## YOUR ASSIGNMENT
Extract the text of every row below, keeping each line word for word. Leave the pictures out of your answer.

──────────────────────────────

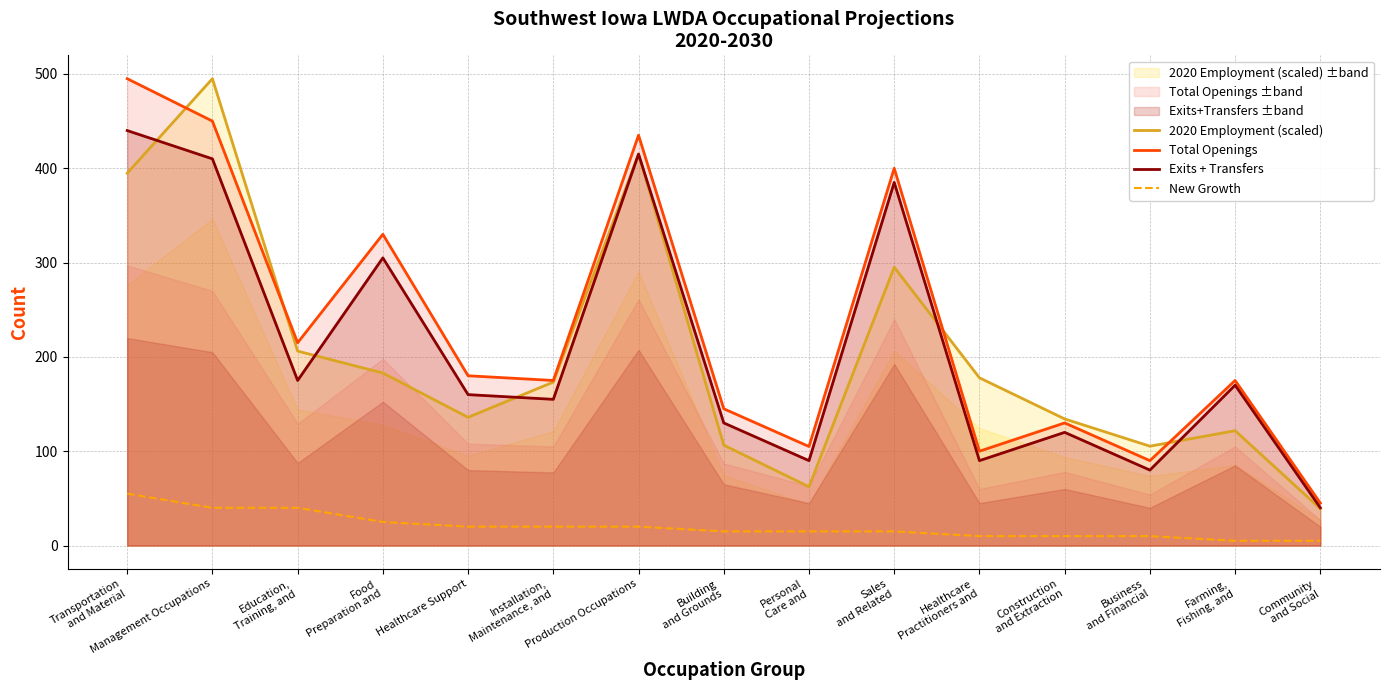

What is the difference between the second highest and second lowest values in the Exits + Transfers series?

335.0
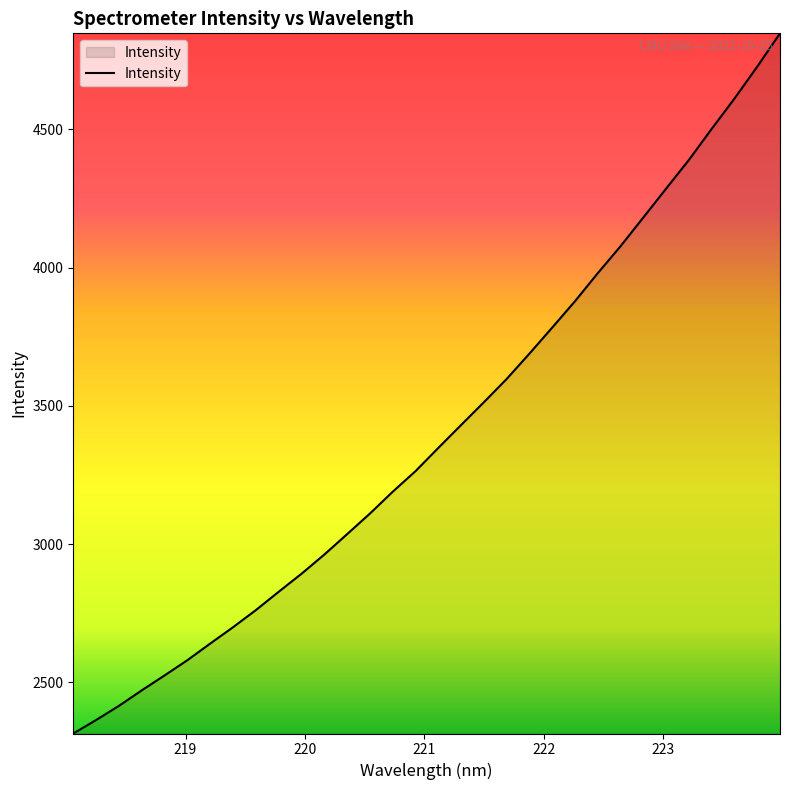

How many categories are shown in the chart?

32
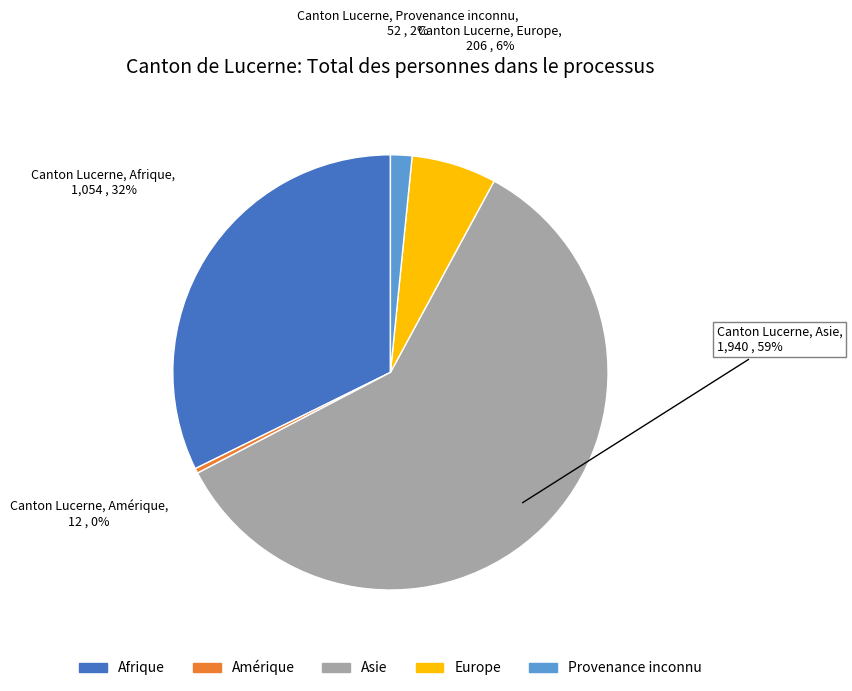

Do Amérique and Asie together represent more than half of the pie?

Yes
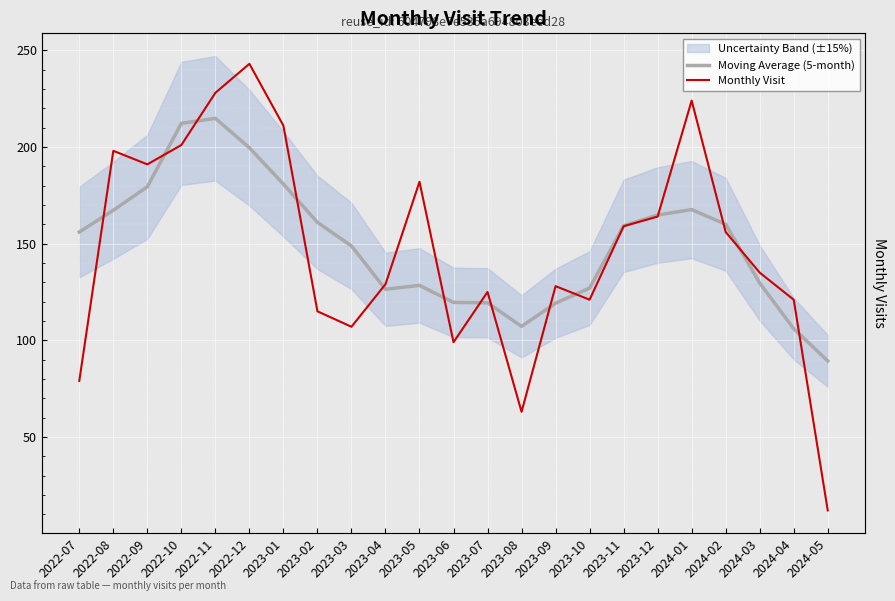

At how many categories does at least one series exceed 101?

22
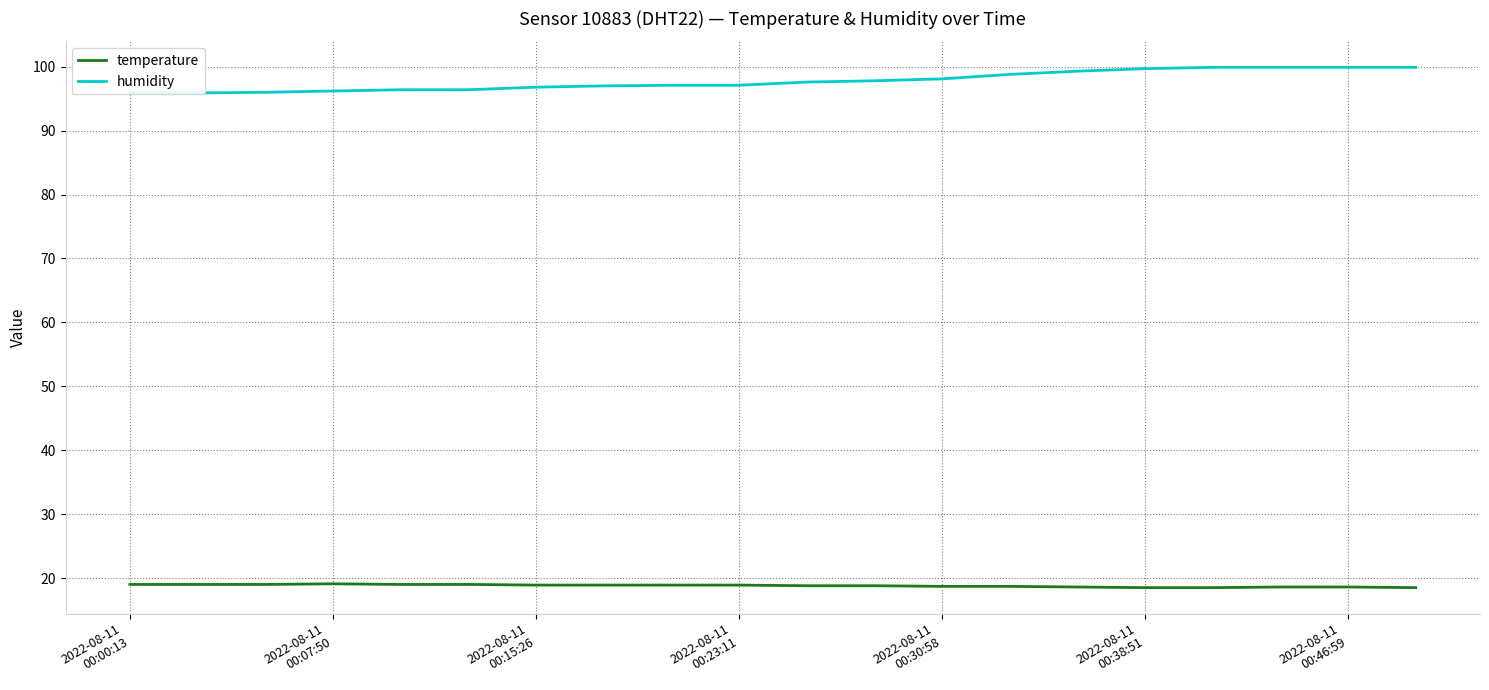

At which label does humidity reach its minimum?

2022-08-11
00:00:13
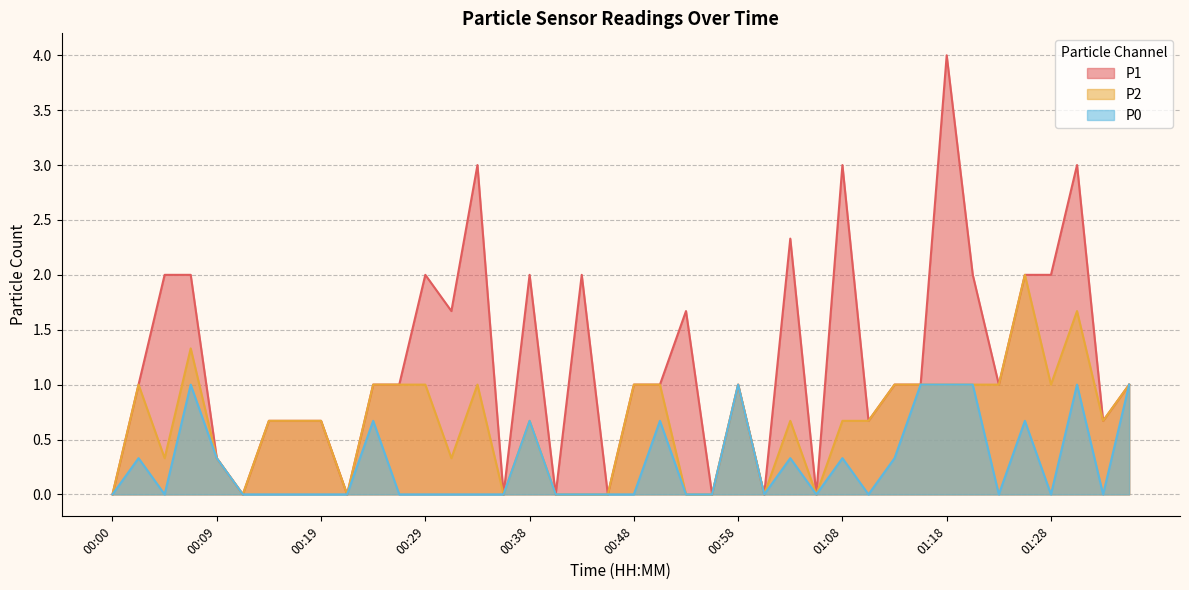

Is the value of P2 at 01:11 greater than the value of P1 at 00:17?

No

──────────────────────────────

## SOLUTION FOR THIS PROBLEM
What is the difference between the second highest and second lowest values in the Exits + Transfers series?

335.0

How many categories are shown in the chart?

32

Do Amérique and Asie together represent more than half of the pie?

Yes

At how many categories does at least one series exceed 101?

22

At which label does humidity reach its minimum?

2022-08-11
00:00:13

Is the value of P2 at 01:11 greater than the value of P1 at 00:17?

No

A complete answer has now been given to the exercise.